El Observatorio Swift, dedicado a la detección de explosiones cósmicas como estallidos de rayos gamma y estrellas en explosión, fue lanzado en 2004 y desde entonces ha escaneado el universo en busca de fenómenos astronómicos de alta energía. Sin embargo, la reciente e intensa actividad solar ha acelerado su descenso, lo que obliga a actuar con rapidez para evitar que pierda viabilidad.

De acuerdo con las estimaciones más recientes, el telescopio, de 1.6 toneladas, necesita mantenerse por encima de los 300 kilómetros para que el rescate sea posible. Ese punto límite podría alcanzarse en octubre, por lo que la misión se desarrollará contra el tiempo. Si la operación resulta exitosa, Swift podría volver a operar en septiembre.

La nave Link tardaría alrededor de un mes en alcanzar y capturar al telescopio, y requeriría un par de meses adicionales para llevarlo a la órbita deseada. El vehículo tiene un tamaño similar al de un pequeño refrigerador de cocina, una envergadura solar de 12 metros y brazos con un alcance superior a un metro, cada uno equipado con pinzas similares a dedos.

El desafío es mayor porque Swift nunca fue diseñado para ser reparado ni capturado por una nave, ya fuera tripulada o robótica. Por ello, funcionarios de la compañía han reconocido que la misión implica un alto nivel de dificultad y que no existe certeza de que pueda completarse con éxito.

La NASA firmó el contrato con Katalyst en septiembre bajo dos condiciones centrales: avanzar con rapidez y evitar que la maniobra empeorara la situación del telescopio. Nueve meses después, la empresa se declara lista para intentar el rescate. Desde la agencia, el director de astrofísica Shawn Domagal-Goldman reconoció que muchos dudaban de que el proyecto pudiera llegar tan lejos.

Para ganar tiempo, la NASA decidió apagar los instrumentos científicos de Swift, con el objetivo de ralentizar su descenso. Las observaciones del telescopio quedaron detenidas desde febrero. La jefa de misiones científicas de la agencia, Nicky Fox, defendió el esfuerzo al señalar que, si el observatorio reingresa a la atmósfera, se perdería una capacidad científica importante que actualmente no puede ser reemplazada con el presupuesto disponible.

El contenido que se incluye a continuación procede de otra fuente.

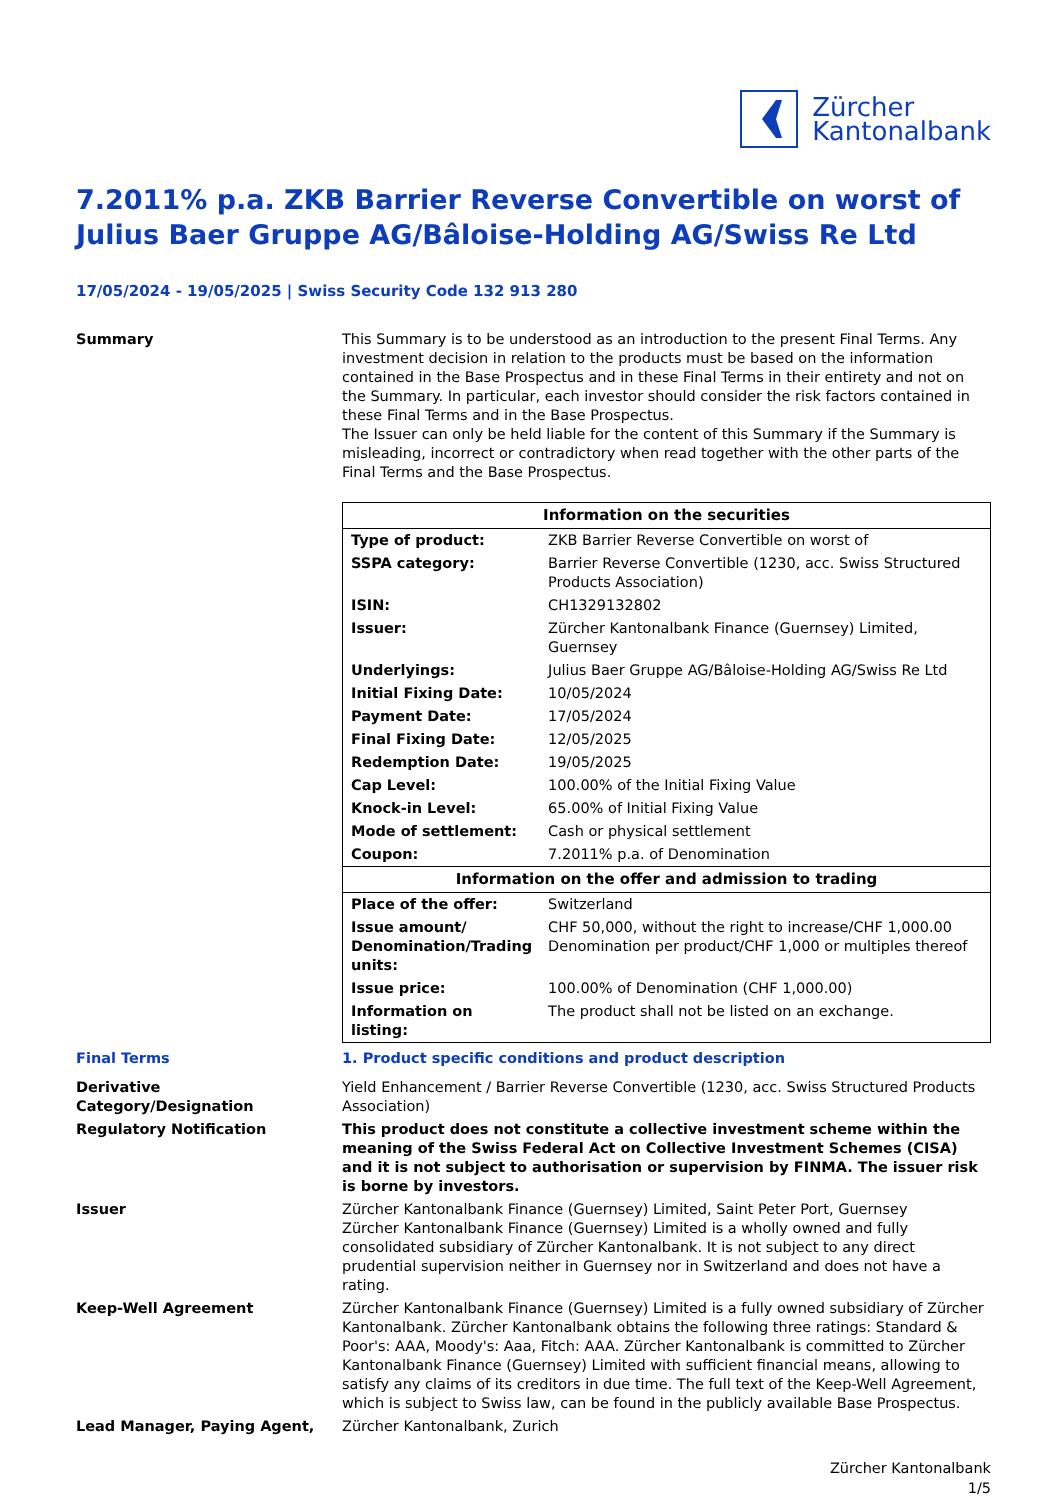Zürcher
Kantonalbank
7.2011% p.a. ZKB Barrier Reverse Convertible on worst of Julius Baer Gruppe AG/Bâloise-Holding AG/Swiss Re Ltd
17/05/2024 - 19/05/2025 | Swiss Security Code 132 913 280
Summary This Summary is to be understood as an introduction to the present Final Terms. Any investment decision in relation to the products must be based on the information contained in the Base Prospectus and in these Final Terms in their entirety and not on the Summary. In particular, each investor should consider the risk factors contained in these Final Terms and in the Base Prospectus.
The Issuer can only be held liable for the content of this Summary if the Summary is misleading, incorrect or contradictory when read together with the other parts of the Final Terms and the Base Prospectus.
| Information on the securities | |
| --- | --- |
| Type of product: | ZKB Barrier Reverse Convertible on worst of |
| SSPA category: | Barrier Reverse Convertible (1230, acc. Swiss Structured Products Association) |
| ISIN: | CH1329132802 |
| Issuer: | Zürcher Kantonalbank Finance (Guernsey) Limited, Guernsey |
| Underlyings: | Julius Baer Gruppe AG/Bâloise-Holding AG/Swiss Re Ltd |
| Initial Fixing Date: | 10/05/2024 |
| Payment Date: | 17/05/2024 |
| Final Fixing Date: | 12/05/2025 |
| Redemption Date: | 19/05/2025 |
| Cap Level: | 100.00% of the Initial Fixing Value |
| Knock-in Level: | 65.00% of Initial Fixing Value |
| Mode of settlement: | Cash or physical settlement |
| Coupon: | 7.2011% p.a. of Denomination |
| Information on the offer and admission to trading | |
| Place of the offer: | Switzerland |
| Issue amount/ Denomination/Trading units: | CHF 50,000, without the right to increase/CHF 1,000.00 Denomination per product/CHF 1,000 or multiples thereof |
| Issue price: | 100.00% of Denomination (CHF 1,000.00) |
| Information on listing: | The product shall not be listed on an exchange. |
Final Terms 1. Product specific conditions and product description
Derivative Category/Designation
Yield Enhancement / Barrier Reverse Convertible (1230, acc. Swiss Structured Products Association)
Regulatory Notification This product does not constitute a collective investment scheme within the meaning of the Swiss Federal Act on Collective Investment Schemes (CISA) and it is not subject to authorisation or supervision by FINMA. The issuer risk is borne by investors.
Issuer Zürcher Kantonalbank Finance (Guernsey) Limited, Saint Peter Port, Guernsey
Zürcher Kantonalbank Finance (Guernsey) Limited is a wholly owned and fully consolidated subsidiary of Zürcher Kantonalbank. It is not subject to any direct prudential supervision neither in Guernsey nor in Switzerland and does not have a rating.
Keep-Well Agreement Zürcher Kantonalbank Finance (Guernsey) Limited is a fully owned subsidiary of Zürcher Kantonalbank. Zürcher Kantonalbank obtains the following three ratings: Standard & Poor's: AAA, Moody's: Aaa, Fitch: AAA. Zürcher Kantonalbank is committed to Zürcher Kantonalbank Finance (Guernsey) Limited with sufficient financial means, allowing to satisfy any claims of its creditors in due time. The full text of the Keep-Well Agreement, which is subject to Swiss law, can be found in the publicly available Base Prospectus.
Lead Manager, Paying Agent, Zürcher Kantonalbank, Zurich
Zürcher Kantonalbank
1/5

El caso de Swift también podría abrir la puerta a futuras misiones de mantenimiento espacial. Katalyst Space Technologies considera este rescate como el inicio de un nuevo modelo de servicios en órbita, con robots capaces de reparar, elevar, reabastecer e incluso apoyar la construcción de infraestructura espacial en el futuro.

El antecedente más cercano de una operación similar fue realizado por China, que hace cuatro años logró impulsar un satélite hacia una órbita cementerio más alta. De concretarse, esta sería la primera misión estadounidense de este tipo realizada con un robot espacial.

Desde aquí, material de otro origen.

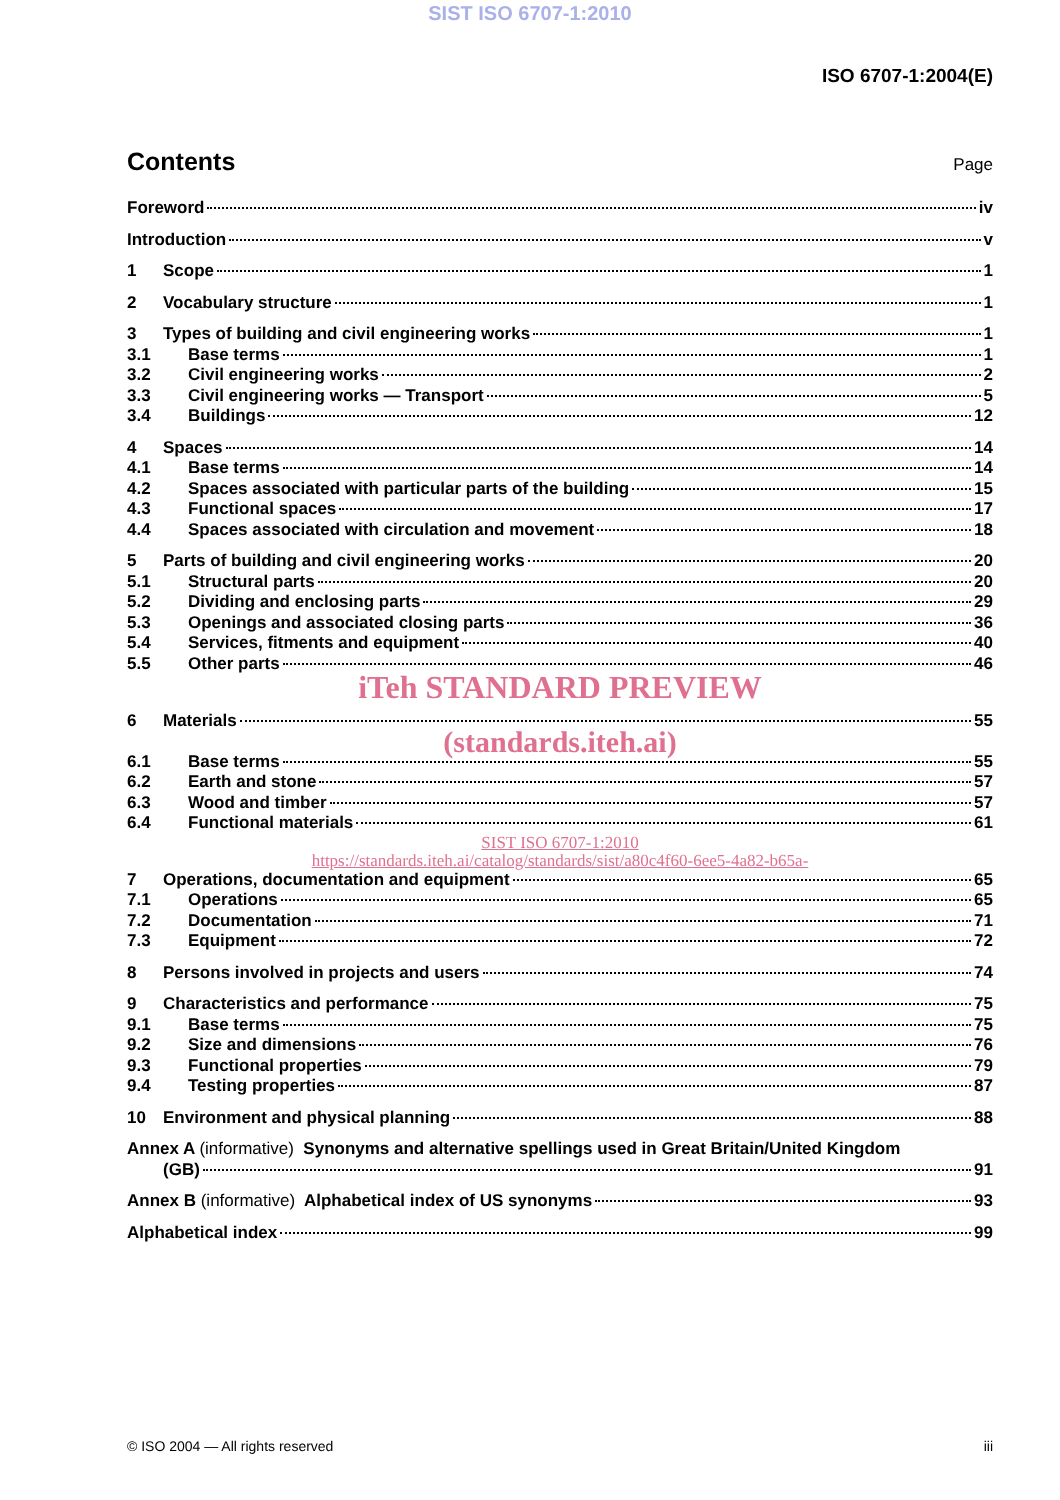SIST ISO 6707-1:2010
ISO 6707-1:2004(E)
Contents
Page
Foreword iv
Introduction v
1 Scope 1
2 Vocabulary structure 1
3 Types of building and civil engineering works 1
3.1 Base terms 1
3.2 Civil engineering works 2
3.3 Civil engineering works — Transport 5
3.4 Buildings 12
4 Spaces 14
4.1 Base terms 14
4.2 Spaces associated with particular parts of the building 15
4.3 Functional spaces 17
4.4 Spaces associated with circulation and movement 18
5 Parts of building and civil engineering works 20
5.1 Structural parts 20
5.2 Dividing and enclosing parts 29
5.3 Openings and associated closing parts 36
5.4 Services, fitments and equipment 40
5.5 Other parts 46
iTeh STANDARD PREVIEW
6 Materials 55
(standards.iteh.ai)
6.1 Base terms 55
6.2 Earth and stone 57
6.3 Wood and timber 57
6.4 Functional materials 61
SIST ISO 6707-1:2010
https://standards.iteh.ai/catalog/standards/sist/a80c4f60-6ee5-4a82-b65a-
7 Operations, documentation and equipment 65
7.1 Operations 65
7.2 Documentation 71
7.3 Equipment 72
8 Persons involved in projects and users 74
9 Characteristics and performance 75
9.1 Base terms 75
9.2 Size and dimensions 76
9.3 Functional properties 79
9.4 Testing properties 87
10 Environment and physical planning 88
Annex A (informative) Synonyms and alternative spellings used in Great Britain/United Kingdom
(GB) 91
Annex B (informative) Alphabetical index of US synonyms 93
Alphabetical index 99
© ISO 2004 — All rights reserved iii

El Telescopio Espacial Hubble también podría beneficiarse de estas tecnologías. Al igual que Swift, Hubble pierde altitud debido a la actividad del Sol, aunque su tamaño es mucho mayor. El director general de Katalyst, Ghonhee Lee, señaló que una próxima generación de robots, aún en desarrollo, podría ayudar a extender la vida útil de Hubble dentro de algunos años.

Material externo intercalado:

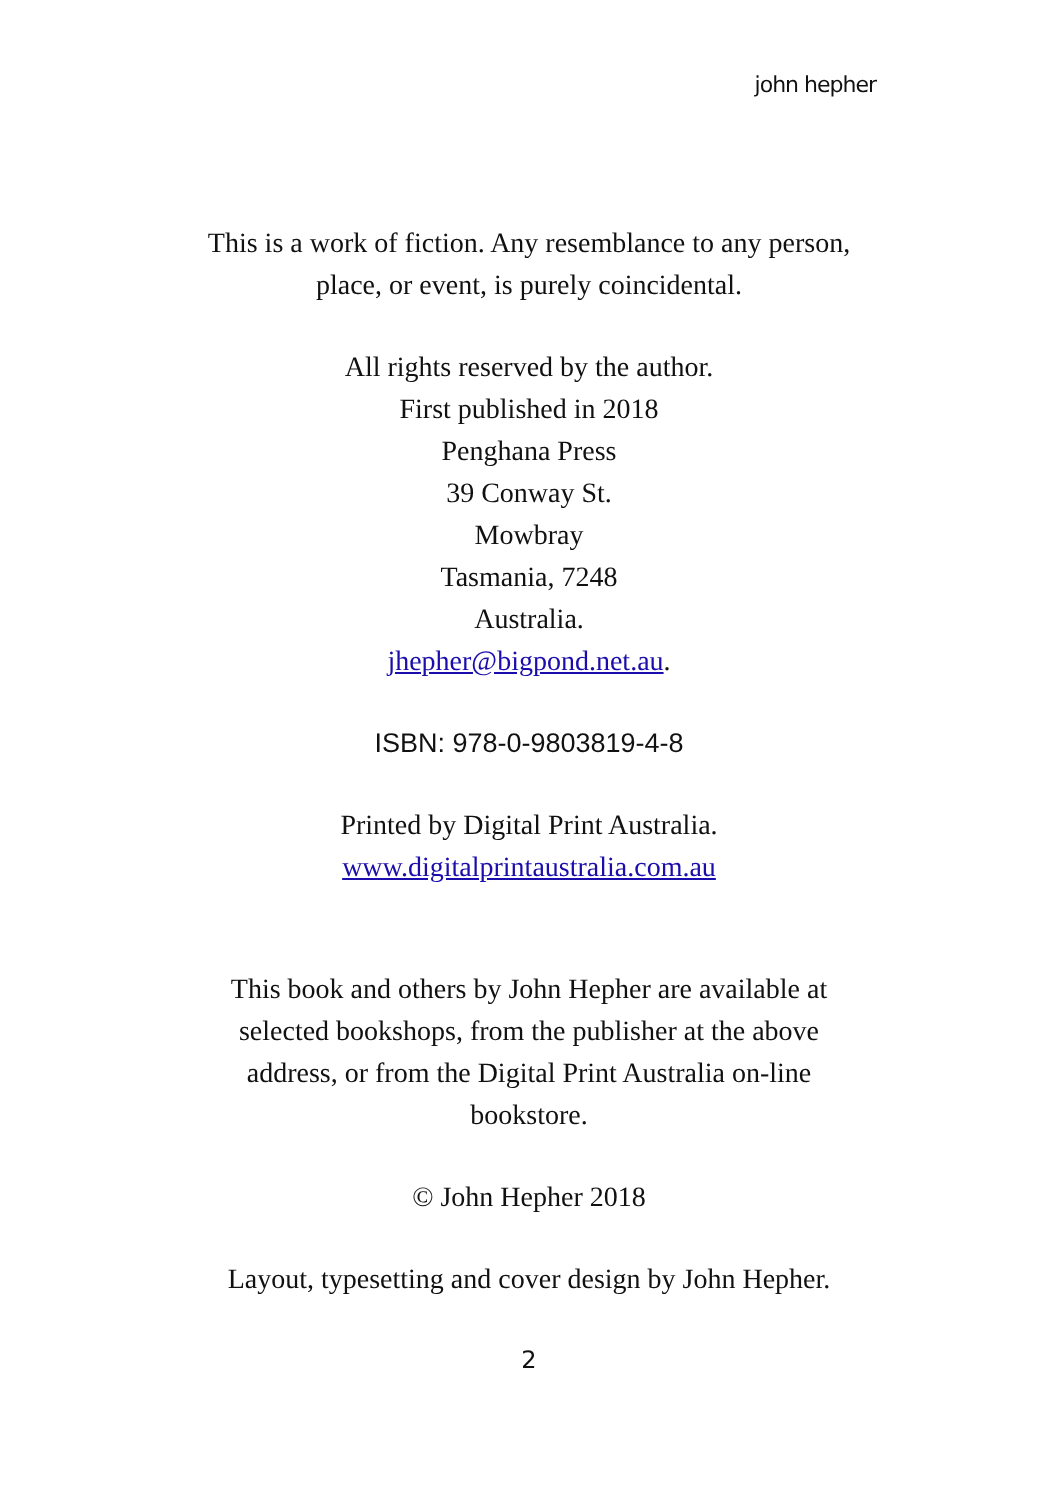john hepher
This is a work of fiction. Any resemblance to any person, place, or event, is purely coincidental.
All rights reserved by the author.
First published in 2018
Penghana Press
39 Conway St.
Mowbray
Tasmania, 7248
Australia.
jhepher@bigpond.net.au.
ISBN: 978-0-9803819-4-8
Printed by Digital Print Australia.
www.digitalprintaustralia.com.au
This book and others by John Hepher are available at selected bookshops, from the publisher at the above address, or from the Digital Print Australia on-line bookstore.
© John Hepher 2018
Layout, typesetting and cover design by John Hepher.
2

El Hubble, con 36 años de operación, fue atendido en varias ocasiones por astronautas durante la era de los transbordadores espaciales. Ahora, una futura maniobra de impulso podría realizarse en 2028 mediante tecnología robótica. Para la NASA, se trata de un observatorio de enorme valor científico y simbólico, considerado por sus responsables como un verdadero tesoro nacional.